[EXTRACT PROVIDED]
-*-

Listen /var/run/cups/cups.sock

# Show shared printers on the local network.

Browsing On

BrowseOrder allow,deny

BrowseAllow all

# Default authentication type, when authentication is required...

DefaultAuthType Basic

BrowseAddress 192.168.1.2:631

# Restrict access to the server...

<Location />

  Order allow,deny

  Allow localhost

  Allow 192.168.1.2

</Location>

# Restrict access to the admin pages...

<Location /admin>

  Encryption Required

  Order allow,deny

  Allow localhost

</Location>

# Restrict access to configuration files...

<Location /admin/conf>

  AuthType Default

  Require user @SYSTEM

  Order allow,deny

</Location>

# Set the default printer/job policies...

<Policy default>

  # Job-related operations must be done by the owner or an administrator...

  <Limit Send-Document Send-URI Hold-Job Release-Job Restart-Job Purge-Jobs Set-Job-Attributes Create-Job-Subscription Renew-Subscription Cancel-Subscription Get-Notifications Reprocess-Job Cancel-Current-Job Suspend-Current-Job Resume-Job CUPS-Move-Job>

    Require user @OWNER @SYSTEM

    Order deny,allow

  </Limit>

  # All administration operations require an administrator to authenticate...

-*-

[COLLECTED MATERIAL]

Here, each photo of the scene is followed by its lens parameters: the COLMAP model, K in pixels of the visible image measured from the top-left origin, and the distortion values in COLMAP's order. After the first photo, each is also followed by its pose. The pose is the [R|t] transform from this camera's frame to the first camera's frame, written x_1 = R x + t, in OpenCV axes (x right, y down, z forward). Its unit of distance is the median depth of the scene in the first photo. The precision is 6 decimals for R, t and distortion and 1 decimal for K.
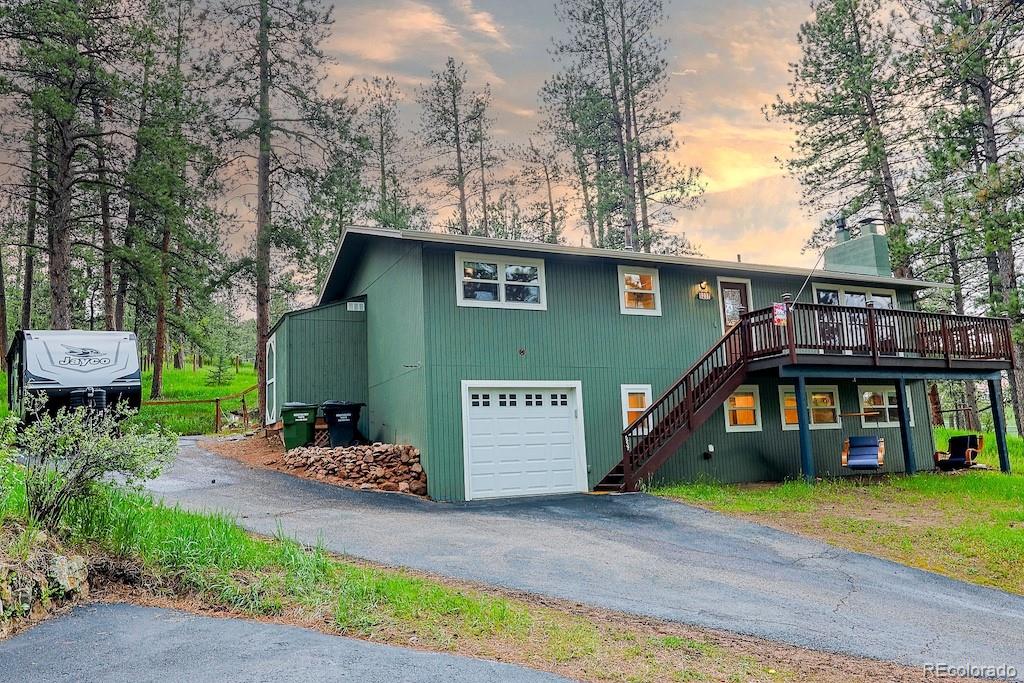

-*-

[TASK ITEM A]
In the CUPS configuration excerpt, what value is given for DefaultAuthType?
[TASK ITEM B]
Write the next lines of the CUPS configuration excerpt, starting after its final comment line.
The material has no connection to the CUPS configuration excerpt.

[WRITTEN ANSWER A]
Basic

[WRITTEN ANSWER B]
  <Limit CUPS-Add-Modify-Printer CUPS-Delete-Printer CUPS-Add-Modify-Class CUPS-Delete-Class CUPS-Set-Default>

    AuthType Default

    Require user @SYSTEM

    Order deny,allow

  </Limit>

  # All printer operations require a printer operator to authenticate...

  <Limit Pause-Printer Resume-Printer Enable-Printer Disable-Printer Pause-Printer-After-Current-Job Hold-New-Jobs Release-Held-New-Jobs Deactivate-Printer Activate-Printer Restart-Printer Shutdown-Printer Startup-Printer Promote-Job Schedule-Job-After CUPS-Accept-Jobs CUPS-Reject-Jobs>

    AuthType Default

    Require user @SYSTEM

    Order deny,allow

  </Limit>

  # Only the owner or an administrator can cancel or authenticate a job...

  <Limit Cancel-Job CUPS-Authenticate-Job>

    Require user @OWNER @SYSTEM

    Order deny,allow

  </Limit>

  <Limit All>

    Order deny,allow

  </Limit>

</Policy>

#

# End of "$Id: cupsd.conf.in 7199 2008-01-08 00:16:30Z mike $".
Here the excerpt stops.